COMPLETE THE FOLLOWING:
1) Answer these questions using the passage on dividing a jointly owned house in a divorce:
(a) What does the wife want before the house is sold?
(b) What arrangement does the passage call the simplest, and for roughly what amount?
(c) What commitment is proposed as a way to enforce the sale?
2) In the passage on dividing a jointly owned house in a divorce, reproduce everything from "Any arrangement where" down to "house as you do.".
3) Resume the passage on dividing a jointly owned house in a divorce, picking up right after its final sentence.

PASSAGE PROVIDED:
== Segment start ==
It seems you’re trying to get cash in hand to start your new life ASAP and hoping to find a way to guarantee getting cash from the house sale to pay that cash back. Your wife wants more time to live in the home before selling it.

What does your divorce lawyer say about this?

The conditions that you want to attach should be laid out in your separation agreement or divorce settlement, you can’t expect them to be attached to a loan.

It seems to me that the simplest arrangement is a home equity loan for around half the value of the house, which should be straightforward to obtain if there is no mortgage and you (or she) have good credit. The cleanest thing for you is that your ex takes out the loan in her sole name, you get the money free and clear as part of your divorce settlement; your ex gets the house in her sole name and the loan liability in her sole name, and it’s down to her to sell the house whenever she chooses, and to pay off the loan and keep the difference. Of course, she may not be agreeable to that, I suspect you might have to sweeten things a little to get her to agree to that. Perhaps you agree to adjust the economics so that the loan is effectively interest-free for her for the first year.

Any arrangement where she continues to live in the house, owned by both of you, seems a can of worms, as you are obviously aware. You need to make sure that you have a mechanism to enforce the sale. One way might be that she commits to vacate the house by a specific date whether or not is has sold, with specific financial penalties if she fails to do so. Once she has moved out, she automatically has just as much interest in selling the house as you do.
== Segment end ==
Page-level text extractions:
== Segment start ==
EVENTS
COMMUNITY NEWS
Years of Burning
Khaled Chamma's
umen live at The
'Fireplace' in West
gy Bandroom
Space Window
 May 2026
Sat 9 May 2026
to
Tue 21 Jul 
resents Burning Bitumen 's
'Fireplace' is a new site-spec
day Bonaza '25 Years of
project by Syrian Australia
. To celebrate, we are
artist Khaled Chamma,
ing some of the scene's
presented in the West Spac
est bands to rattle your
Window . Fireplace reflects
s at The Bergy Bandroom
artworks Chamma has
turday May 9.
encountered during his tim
== Segment end ==
RESULTS BY TASK:
1)
(a) She wants more time to live in the home.
(b) A home equity loan for around half the value of the house.
(c) She commits to vacate the house by a specific date whether or not it has sold, with specific financial penalties if she fails to do so.

2)
Any arrangement where she continues to live in the house, owned by both of you, seems a can of worms, as you are obviously aware. You need to make sure that you have a mechanism to enforce the sale. One way might be that she commits to vacate the house by a specific date whether or not is has sold, with specific financial penalties if she fails to do so. Once she has moved out, she automatically has just as much interest in selling the house as you do.

3)
Actually, on re-reading, I’m less certain what you actually want to achieve. Do you need your share of the cash right away, or are you just concerned with enforcing that the sale goes through at the later date that she has specified?

ETA: part-ninja’d by Reimann.

My wife’s a banking attorney. She’s not directly in the mortgage biz but she’s advised one bank or another on innumerable mortgages that got fouled up in the course of convoluted divorces, deaths, etc. She’s also not licensed in your state, not providing specific advice, etc.

  1. Never say never, but the odds are very slim any bank-like entity will be willing to loan you anything like you seem to want. Far smarter to plan to mortage the new place rather than mortgage the old place to get money to buy the new place for cash.

  2. You’re not going to be able to make a meaningful contract to force the sale, or even the attempt at the sale on some future date certain. Nor can you say today anything much about what it will sell for.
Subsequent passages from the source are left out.